(WORK REQUEST)
Swap every "chart" for "graph" throughout the data below and change nothing else. Leave out the pictures.

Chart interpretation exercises
□ □ □ □
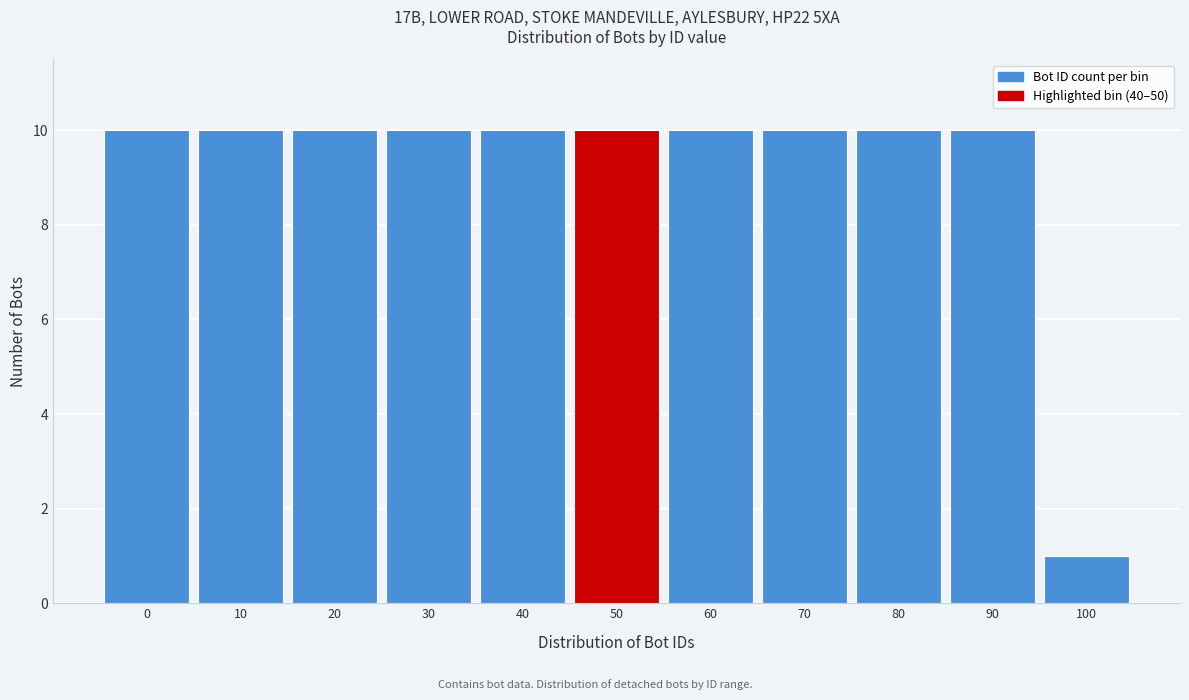

Reading left to right, list all the values displayed in this chart.

10	10	10	10	10	10	10	10	10	10	1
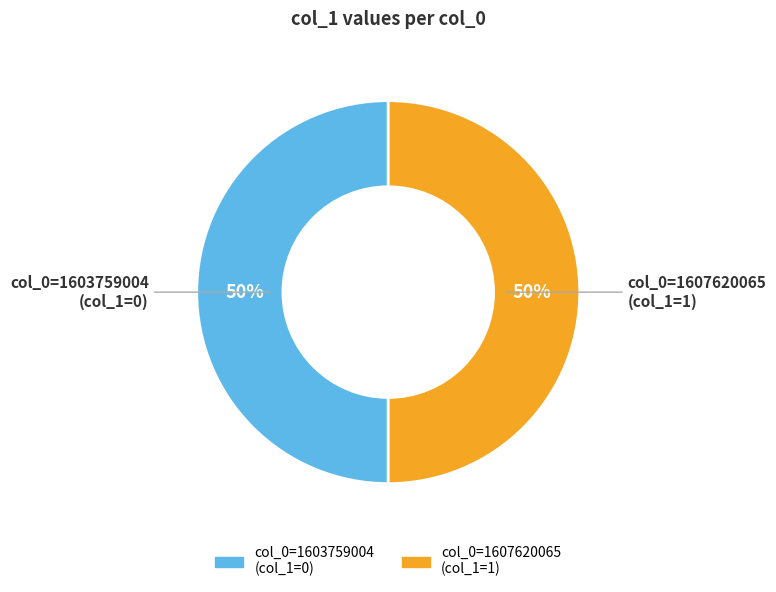

Do col_0=1607620065 (col_1=1) and col_0=1603759004 (col_1=0) together represent more than half of the pie?

Yes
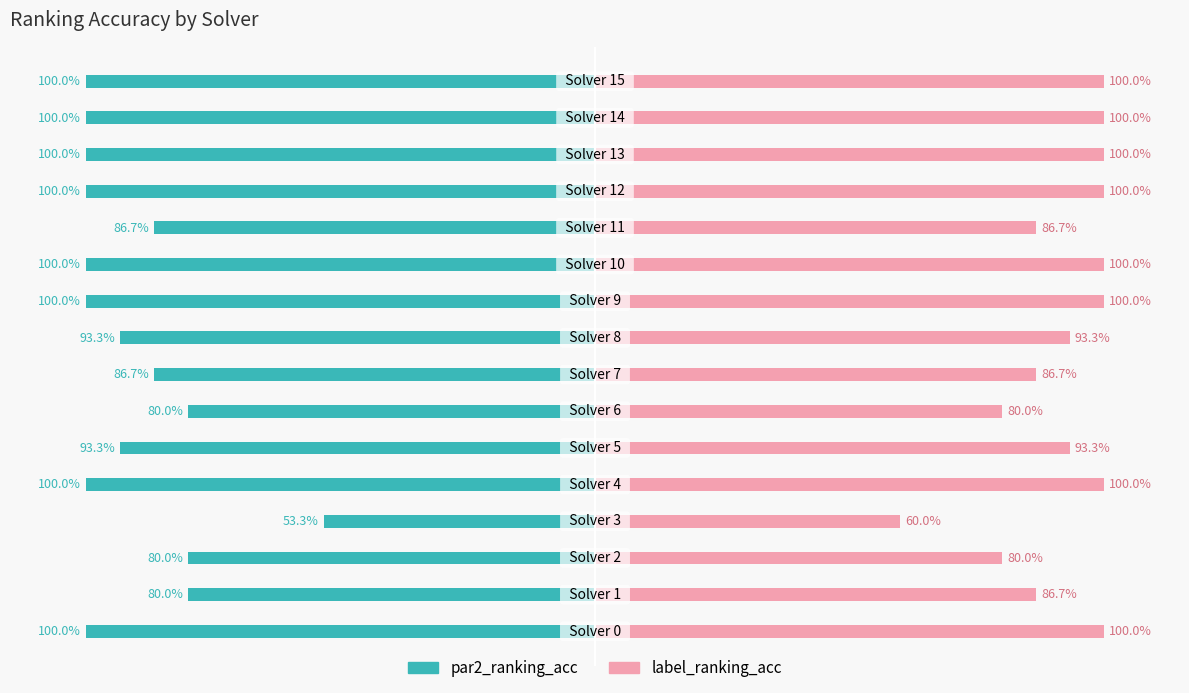

What is the approximate value of label_ranking_acc at 14?

100.0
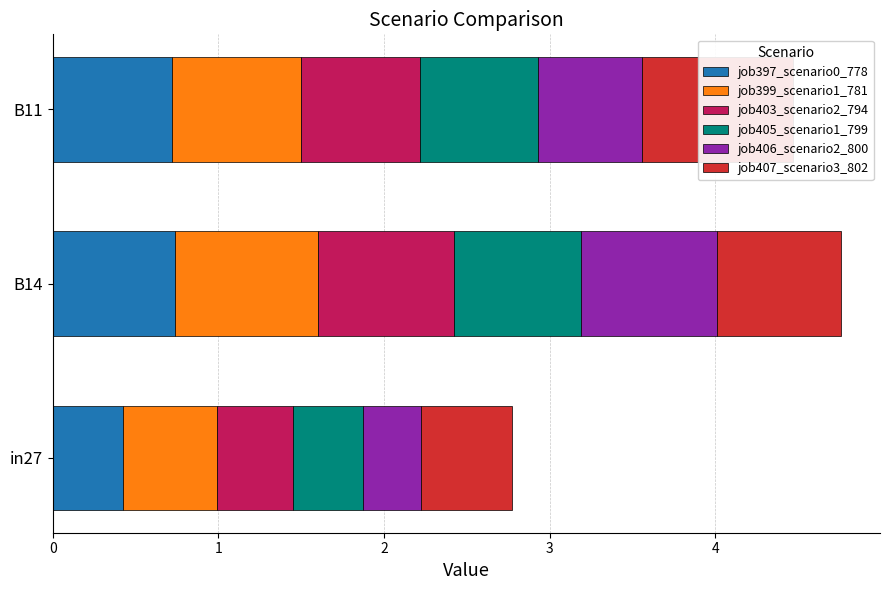

The value of job399_scenario1_781 at B14 is 0.9. True or false?

True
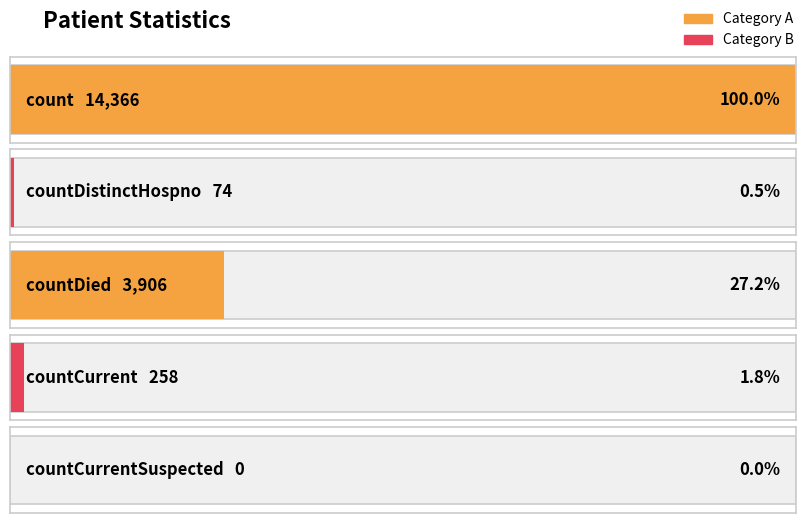

Where is the data nearest to the value 7183?

countDied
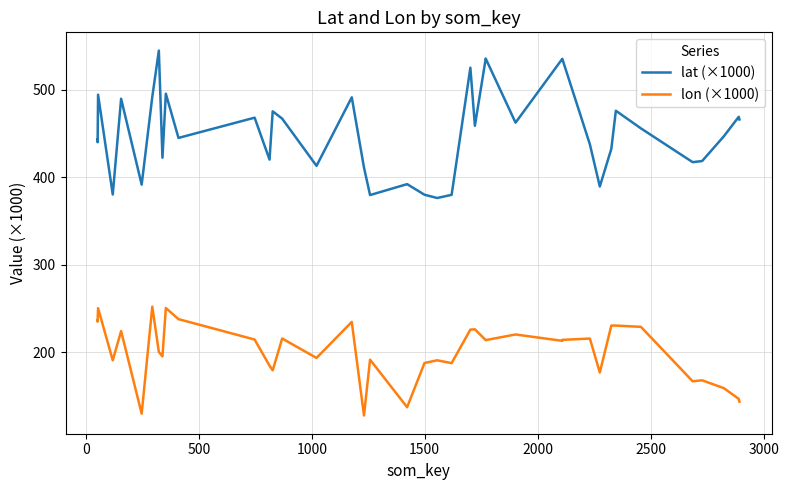

Which series has the largest range (max minus min)?

lat (×1000)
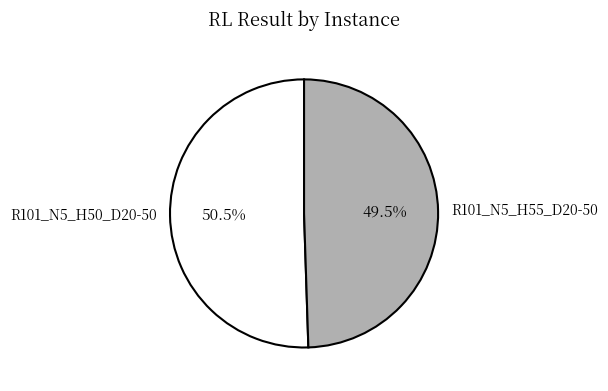

What is the majority slice?

R101_N5_H50_D20-50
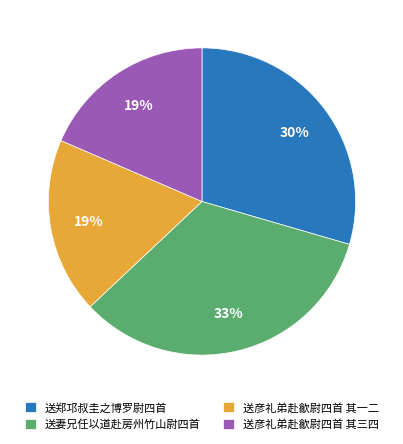

How many slices are in this pie chart?

4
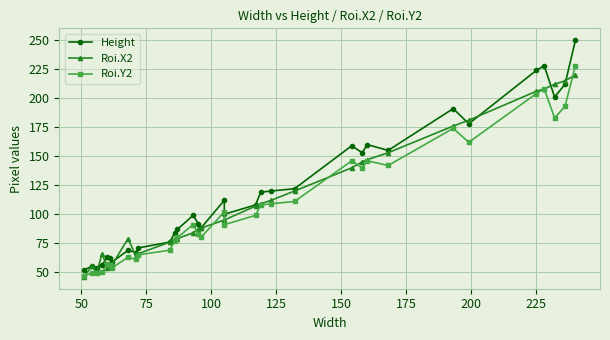

Is this an area chart (filled region under the line)?

No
□ □ □ □
(ANSWER TO THE PROBLEM)
Reading left to right, list all the values displayed in this graph.

10	10	10	10	10	10	10	10	10	10	1

Do col_0=1607620065 (col_1=1) and col_0=1603759004 (col_1=0) together represent more than half of the pie?

Yes

What is the approximate value of label_ranking_acc at 14?

100.0

The value of job399_scenario1_781 at B14 is 0.9. True or false?

True

Where is the data nearest to the value 7183?

countDied

Which series has the largest range (max minus min)?

lat (×1000)

What is the majority slice?

R101_N5_H50_D20-50

How many slices are in this pie graph?

4

Is this an area graph (filled region under the line)?

No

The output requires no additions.